VibSpeech: Exploring Practical Wideband Eavesdropping via Bandlimited Signal of Vibration-based Side Channel

Vibration-based side channel is an ever-present threat to speech privacy. However, due to the target's frequency response with a rapid decay or limited sampling rate of malicious sensors, the acquired vibration signals are often distorted and narrowband, which fails an intelligible speech recovery.

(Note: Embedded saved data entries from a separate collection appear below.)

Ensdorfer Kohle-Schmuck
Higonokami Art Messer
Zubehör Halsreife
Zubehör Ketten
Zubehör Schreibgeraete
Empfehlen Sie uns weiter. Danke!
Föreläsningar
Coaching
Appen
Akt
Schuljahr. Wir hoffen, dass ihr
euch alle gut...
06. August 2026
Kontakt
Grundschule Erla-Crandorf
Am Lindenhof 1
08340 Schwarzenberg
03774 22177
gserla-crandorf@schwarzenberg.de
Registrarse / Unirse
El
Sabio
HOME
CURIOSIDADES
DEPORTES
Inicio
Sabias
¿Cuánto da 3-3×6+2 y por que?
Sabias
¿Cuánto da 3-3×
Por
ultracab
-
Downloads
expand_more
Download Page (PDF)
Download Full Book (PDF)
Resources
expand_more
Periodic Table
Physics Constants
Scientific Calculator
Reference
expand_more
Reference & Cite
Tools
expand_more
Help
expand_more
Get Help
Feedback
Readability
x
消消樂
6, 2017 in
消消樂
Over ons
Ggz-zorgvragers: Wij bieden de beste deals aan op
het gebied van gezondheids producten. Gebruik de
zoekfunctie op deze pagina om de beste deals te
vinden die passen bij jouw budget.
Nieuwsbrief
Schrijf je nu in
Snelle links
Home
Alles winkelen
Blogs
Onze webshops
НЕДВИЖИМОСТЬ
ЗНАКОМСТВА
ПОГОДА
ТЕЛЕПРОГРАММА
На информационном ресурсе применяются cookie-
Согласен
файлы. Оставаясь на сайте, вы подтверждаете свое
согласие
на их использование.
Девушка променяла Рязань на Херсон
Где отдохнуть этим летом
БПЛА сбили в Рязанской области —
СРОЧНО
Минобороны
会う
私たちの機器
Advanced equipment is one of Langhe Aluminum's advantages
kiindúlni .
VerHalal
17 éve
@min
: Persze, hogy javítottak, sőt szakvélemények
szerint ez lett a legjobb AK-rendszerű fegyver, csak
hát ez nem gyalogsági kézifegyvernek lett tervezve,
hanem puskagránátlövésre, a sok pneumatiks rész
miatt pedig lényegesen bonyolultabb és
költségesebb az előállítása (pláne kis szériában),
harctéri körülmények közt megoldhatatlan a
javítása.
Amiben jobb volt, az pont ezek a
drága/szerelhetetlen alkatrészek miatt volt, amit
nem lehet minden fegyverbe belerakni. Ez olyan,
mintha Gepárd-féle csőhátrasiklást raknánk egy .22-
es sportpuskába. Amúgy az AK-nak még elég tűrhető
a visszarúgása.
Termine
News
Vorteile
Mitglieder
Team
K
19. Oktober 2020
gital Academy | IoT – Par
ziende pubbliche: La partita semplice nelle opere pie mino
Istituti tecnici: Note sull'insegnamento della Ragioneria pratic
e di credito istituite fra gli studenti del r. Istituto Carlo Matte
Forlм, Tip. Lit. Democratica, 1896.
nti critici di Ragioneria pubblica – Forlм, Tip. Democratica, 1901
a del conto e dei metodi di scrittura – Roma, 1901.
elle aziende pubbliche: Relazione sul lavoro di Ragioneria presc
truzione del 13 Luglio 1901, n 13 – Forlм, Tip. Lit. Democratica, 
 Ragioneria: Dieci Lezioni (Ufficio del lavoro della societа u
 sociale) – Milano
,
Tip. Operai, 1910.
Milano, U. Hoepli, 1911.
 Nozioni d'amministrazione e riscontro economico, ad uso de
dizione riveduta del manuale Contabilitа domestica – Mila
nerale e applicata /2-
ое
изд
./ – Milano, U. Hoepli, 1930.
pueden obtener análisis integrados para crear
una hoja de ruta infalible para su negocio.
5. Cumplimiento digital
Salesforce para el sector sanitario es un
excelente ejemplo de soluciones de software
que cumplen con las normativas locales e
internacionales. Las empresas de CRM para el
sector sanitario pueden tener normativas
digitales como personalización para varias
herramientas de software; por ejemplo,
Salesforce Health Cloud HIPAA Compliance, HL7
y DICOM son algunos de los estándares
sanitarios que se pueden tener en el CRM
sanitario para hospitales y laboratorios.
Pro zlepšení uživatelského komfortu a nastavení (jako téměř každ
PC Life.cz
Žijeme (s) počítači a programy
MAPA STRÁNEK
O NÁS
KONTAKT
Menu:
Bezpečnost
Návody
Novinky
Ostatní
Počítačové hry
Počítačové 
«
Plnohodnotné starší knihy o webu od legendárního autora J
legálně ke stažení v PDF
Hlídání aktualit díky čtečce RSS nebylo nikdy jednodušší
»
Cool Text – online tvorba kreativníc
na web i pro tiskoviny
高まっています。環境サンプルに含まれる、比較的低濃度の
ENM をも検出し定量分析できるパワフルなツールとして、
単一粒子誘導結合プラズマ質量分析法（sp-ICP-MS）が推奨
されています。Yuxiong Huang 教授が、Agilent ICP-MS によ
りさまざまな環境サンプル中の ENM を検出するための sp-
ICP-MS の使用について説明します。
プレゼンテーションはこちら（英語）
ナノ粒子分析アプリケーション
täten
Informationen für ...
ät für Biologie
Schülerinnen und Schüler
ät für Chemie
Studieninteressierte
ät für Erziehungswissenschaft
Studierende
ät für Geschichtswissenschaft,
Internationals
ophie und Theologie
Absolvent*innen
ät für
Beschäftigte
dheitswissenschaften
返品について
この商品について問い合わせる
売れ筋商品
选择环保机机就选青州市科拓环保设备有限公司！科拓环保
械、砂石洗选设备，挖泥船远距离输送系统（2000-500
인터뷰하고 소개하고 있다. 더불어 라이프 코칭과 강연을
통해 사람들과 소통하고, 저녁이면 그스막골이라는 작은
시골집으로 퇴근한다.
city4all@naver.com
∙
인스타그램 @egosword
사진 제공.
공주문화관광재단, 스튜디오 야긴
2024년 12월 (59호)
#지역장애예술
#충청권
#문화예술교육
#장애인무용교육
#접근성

This paper tries to answer that when the side-channel data has only a very limited bandwidth (<500Hz), is it feasible to achieve a wideband eavesdropping based on a practical assumption? Our answer is YES based on the assumption that a short utterance (2s-4s) of the victim is exposed to the attacker. What is most surprising is that the attack can recover speech with a bandwidth of up to 8kHz. This covers almost all phonemes (voiced and unvoiced) in human speech and causes practical threat. The core idea of the attack is using vocal-tract features extracted from the victim's utterance to compensate for the side-channel data. To demonstrate the threat, we proposed a vocal-guided attack scheme called VibSpeech and built a prototype based on a mmWave sensor to penetrate soundproof walls for vibration sensing. We solved challenges of vibration artifact suppression and a generalized scheme free of any target's training data. We evaluated VibSpeech with extensive experiments and validated it on the IMU-based method. The results indicated that VibSpeech can recover intelligible speech with an average MCD/SNR of 3.9/5.4dB.